Stored data entries
=-=-=-=-=

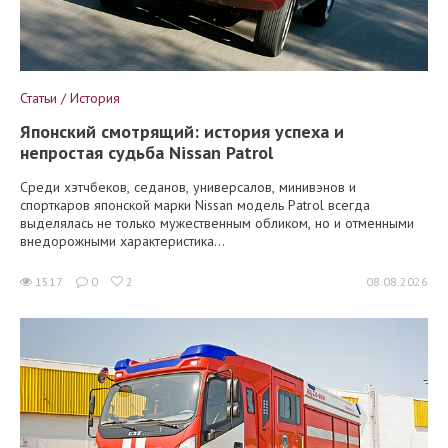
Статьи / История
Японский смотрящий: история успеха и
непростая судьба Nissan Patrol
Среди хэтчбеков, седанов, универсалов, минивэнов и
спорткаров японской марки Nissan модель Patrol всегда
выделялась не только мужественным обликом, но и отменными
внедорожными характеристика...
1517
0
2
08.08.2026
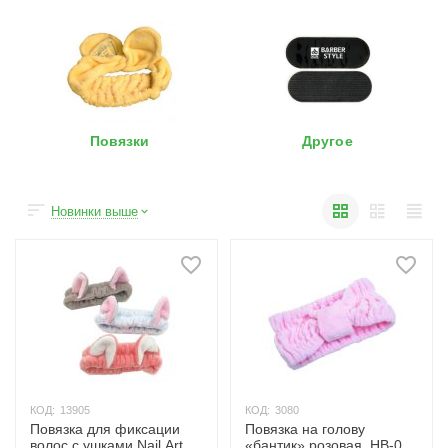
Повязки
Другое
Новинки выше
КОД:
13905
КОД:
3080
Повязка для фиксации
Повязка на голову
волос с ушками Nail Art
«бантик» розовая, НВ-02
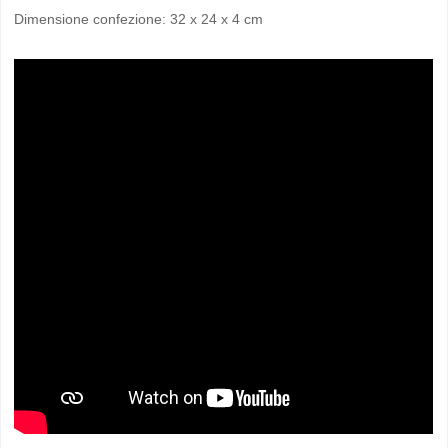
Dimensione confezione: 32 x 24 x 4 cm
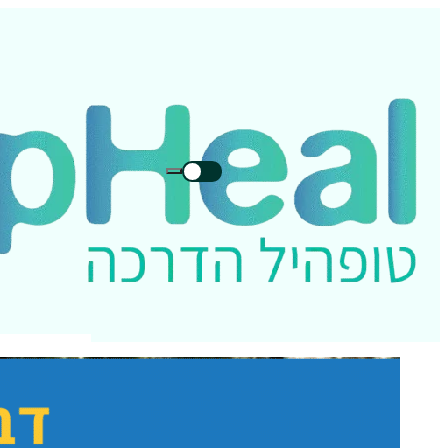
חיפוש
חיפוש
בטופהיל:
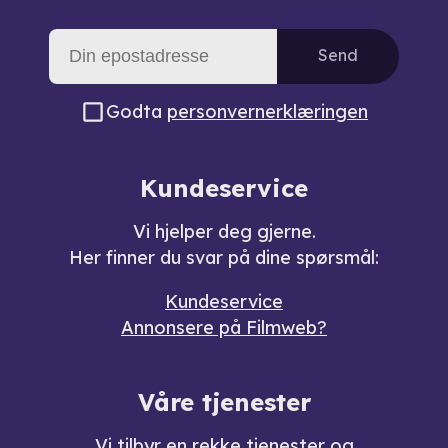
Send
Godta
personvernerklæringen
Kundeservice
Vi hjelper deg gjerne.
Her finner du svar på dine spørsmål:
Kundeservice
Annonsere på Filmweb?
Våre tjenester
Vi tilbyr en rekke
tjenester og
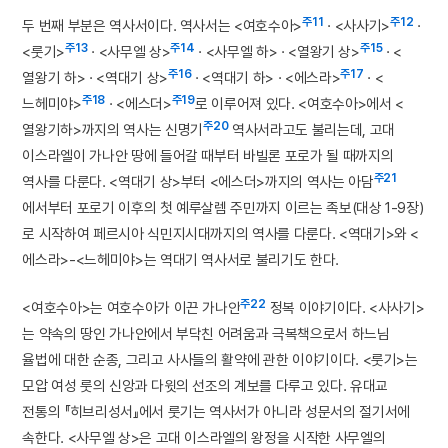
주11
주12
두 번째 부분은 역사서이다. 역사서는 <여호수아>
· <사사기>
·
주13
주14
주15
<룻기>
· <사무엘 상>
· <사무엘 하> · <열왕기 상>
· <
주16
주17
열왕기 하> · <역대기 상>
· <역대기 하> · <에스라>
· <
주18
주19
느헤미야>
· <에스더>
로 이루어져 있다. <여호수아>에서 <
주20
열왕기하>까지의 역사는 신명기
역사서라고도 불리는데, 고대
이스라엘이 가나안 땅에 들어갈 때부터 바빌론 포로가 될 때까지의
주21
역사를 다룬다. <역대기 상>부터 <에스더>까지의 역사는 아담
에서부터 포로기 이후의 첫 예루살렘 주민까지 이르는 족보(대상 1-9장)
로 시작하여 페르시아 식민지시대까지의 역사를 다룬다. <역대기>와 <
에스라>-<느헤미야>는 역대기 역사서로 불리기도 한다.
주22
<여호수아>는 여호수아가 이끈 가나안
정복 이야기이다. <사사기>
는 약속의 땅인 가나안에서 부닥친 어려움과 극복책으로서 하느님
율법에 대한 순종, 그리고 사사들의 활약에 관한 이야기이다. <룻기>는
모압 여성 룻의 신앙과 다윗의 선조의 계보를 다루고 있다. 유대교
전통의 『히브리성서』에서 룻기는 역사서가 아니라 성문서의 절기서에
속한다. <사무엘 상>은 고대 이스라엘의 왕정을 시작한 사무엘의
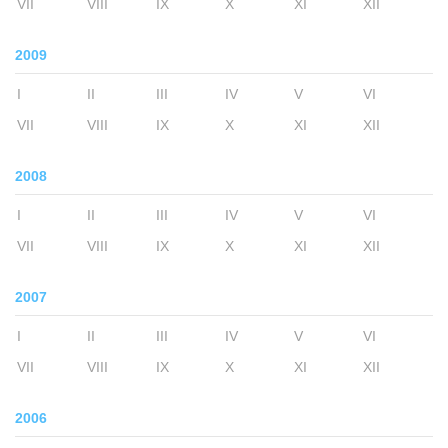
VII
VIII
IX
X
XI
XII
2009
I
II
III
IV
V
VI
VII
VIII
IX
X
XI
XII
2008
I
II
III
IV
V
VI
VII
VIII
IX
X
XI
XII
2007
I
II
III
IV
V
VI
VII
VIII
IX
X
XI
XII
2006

=-=-=-=-=

Task directions:
Copy out every one of the records with each "Kundeservice" swapped for "Kundesenter" and nothing else altered. Omit the pictures from your answer.

Your solution:
Статьи / История
Японский смотрящий: история успеха и
непростая судьба Nissan Patrol
Среди хэтчбеков, седанов, универсалов, минивэнов и
спорткаров японской марки Nissan модель Patrol всегда
выделялась не только мужественным обликом, но и отменными
внедорожными характеристика...
1517
0
2
08.08.2026
Повязки
Другое
Новинки выше
КОД:
13905
КОД:
3080
Повязка для фиксации
Повязка на голову
волос с ушками Nail Art
«бантик» розовая, НВ-02
Dimensione confezione: 32 x 24 x 4 cm
חיפוש
חיפוש
בטופהיל:
Send
Godta
personvernerklæringen
Kundesenter
Vi hjelper deg gjerne.
Her finner du svar på dine spørsmål:
Kundesenter
Annonsere på Filmweb?
Våre tjenester
Vi tilbyr en rekke
tjenester og
주11
주12
두 번째 부분은 역사서이다. 역사서는 <여호수아>
· <사사기>
·
주13
주14
주15
<룻기>
· <사무엘 상>
· <사무엘 하> · <열왕기 상>
· <
주16
주17
열왕기 하> · <역대기 상>
· <역대기 하> · <에스라>
· <
주18
주19
느헤미야>
· <에스더>
로 이루어져 있다. <여호수아>에서 <
주20
열왕기하>까지의 역사는 신명기
역사서라고도 불리는데, 고대
이스라엘이 가나안 땅에 들어갈 때부터 바빌론 포로가 될 때까지의
주21
역사를 다룬다. <역대기 상>부터 <에스더>까지의 역사는 아담
에서부터 포로기 이후의 첫 예루살렘 주민까지 이르는 족보(대상 1-9장)
로 시작하여 페르시아 식민지시대까지의 역사를 다룬다. <역대기>와 <
에스라>-<느헤미야>는 역대기 역사서로 불리기도 한다.
주22
<여호수아>는 여호수아가 이끈 가나안
정복 이야기이다. <사사기>
는 약속의 땅인 가나안에서 부닥친 어려움과 극복책으로서 하느님
율법에 대한 순종, 그리고 사사들의 활약에 관한 이야기이다. <룻기>는
모압 여성 룻의 신앙과 다윗의 선조의 계보를 다루고 있다. 유대교
전통의 『히브리성서』에서 룻기는 역사서가 아니라 성문서의 절기서에
속한다. <사무엘 상>은 고대 이스라엘의 왕정을 시작한 사무엘의
VII
VIII
IX
X
XI
XII
2009
I
II
III
IV
V
VI
VII
VIII
IX
X
XI
XII
2008
I
II
III
IV
V
VI
VII
VIII
IX
X
XI
XII
2007
I
II
III
IV
V
VI
VII
VIII
IX
X
XI
XII
2006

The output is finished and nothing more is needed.